We have seen how the first, multi-level static setpoint system naturally generates multi-dimensional conscious states (percept fields). We must augment this model with the second, multi-stage heterostatic setpoint system, which generates multi-scaled voluntary states (emotional gradients). 

We saw in the previous section how Libet's failure to consider volition as well as perception as parts of consciousness led to epistemological chaos. This epistemological problem is finally remedied by expanding the abstract ontology of internal states of complex systems in a substrate-independent way. 

This second system can be termed 'pseudodynamic' because it uses slow transitions between sets of static states to generate a computable dynamic behavioural framework. This second system was codiscovered by Anatol Feldman and this author (M.C.Dyer). Feldman's research is focussed on the detailed implications of the discovery to the PNS and related musculoskeletal performance. Dyer uses his term 'neocybernetics' to describe the discovery which Feldman calls 'Equilibrium Point Theory' (EPT). Neocybernetics is a more generic, abstract systems approach to the topic than EPT. See Figure 3 below. 

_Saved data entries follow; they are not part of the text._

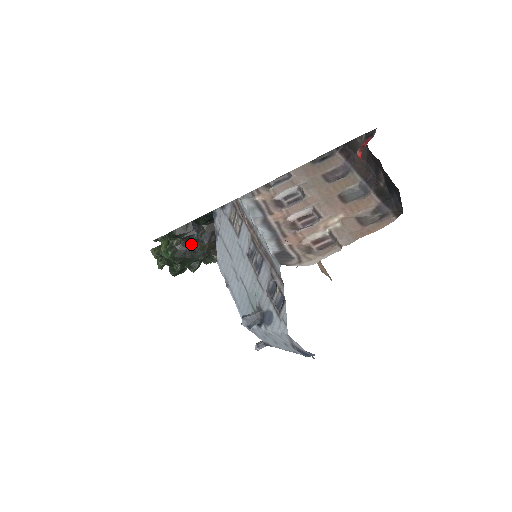
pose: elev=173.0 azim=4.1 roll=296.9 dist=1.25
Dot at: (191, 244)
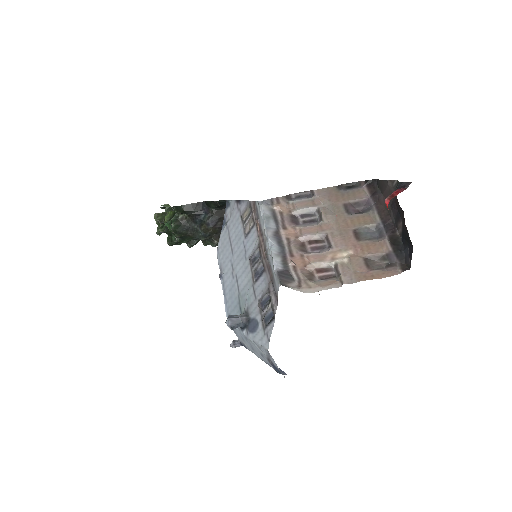
Dot at: (196, 223)
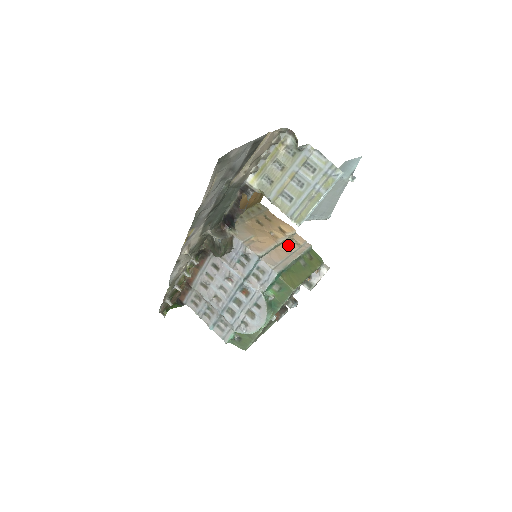
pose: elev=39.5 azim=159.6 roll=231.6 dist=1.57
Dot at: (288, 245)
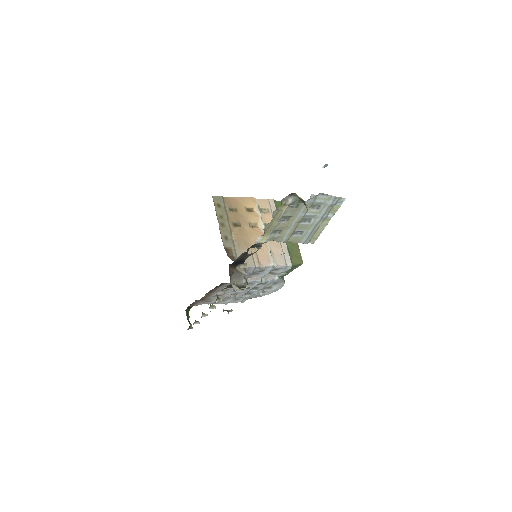
Dot at: (267, 223)
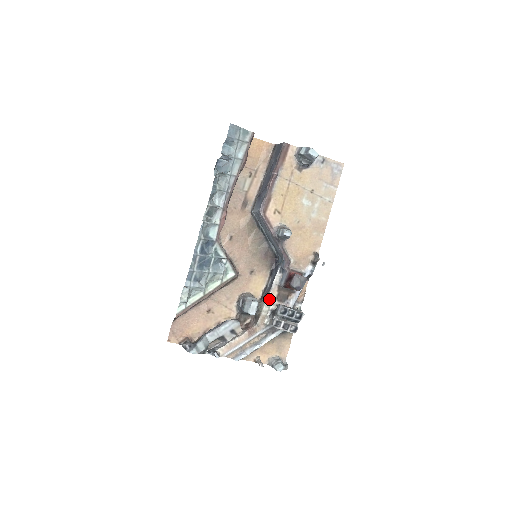
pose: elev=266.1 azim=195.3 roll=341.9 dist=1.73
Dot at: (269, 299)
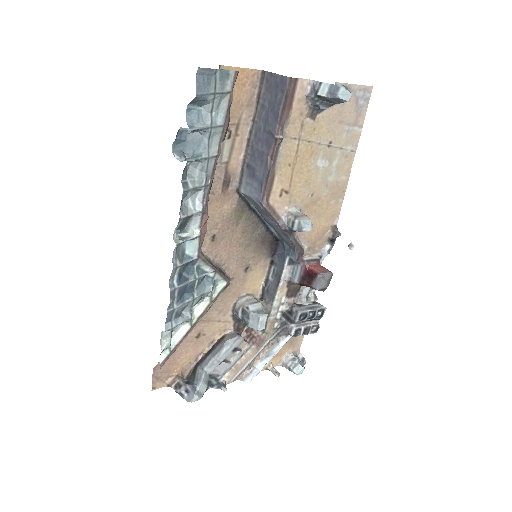
Dot at: (277, 300)
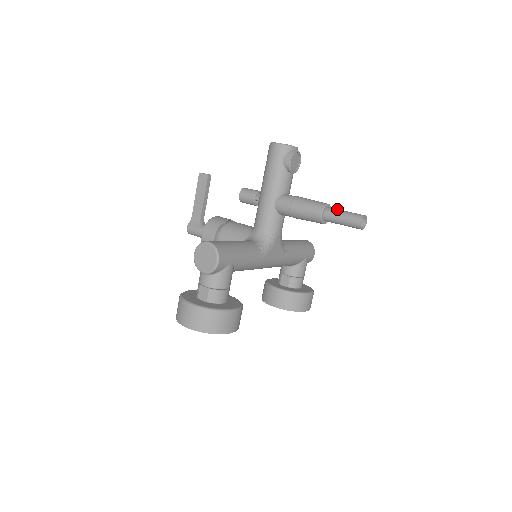
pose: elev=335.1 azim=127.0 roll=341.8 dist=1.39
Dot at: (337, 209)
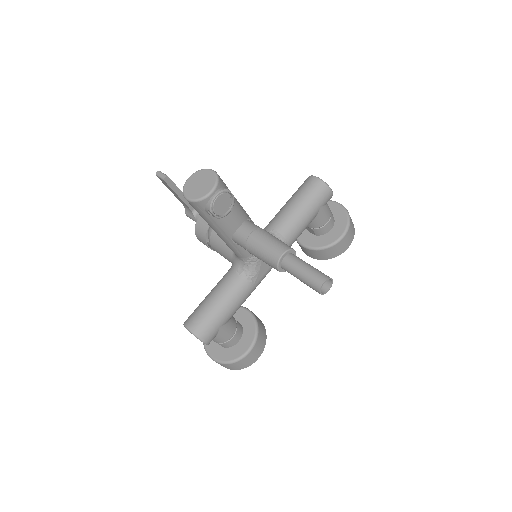
Dot at: (293, 265)
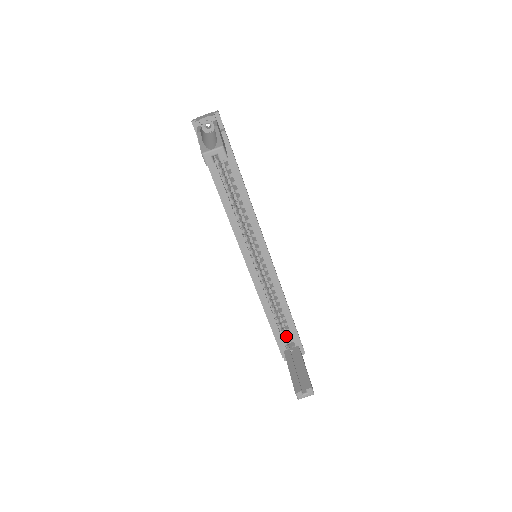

Neocybernetics represents an innovation in science because it allows finite automata theory (ie state-transition mechanisms and logic) to be used to realistically model biological computations.

Figure 3a. The diagram above demonstrates how the neocybernetic paradigm may be mapped onto the GOLEM two-channel model brain architecture. Static setpoints are termed 'biases' that are by nature 'tonic', ie possess values that are slowly varying. Heterostatic/pseudodynamic setpoints are termed 'offsets' that are by nature 'phasic', ie possess values that are quickly varying.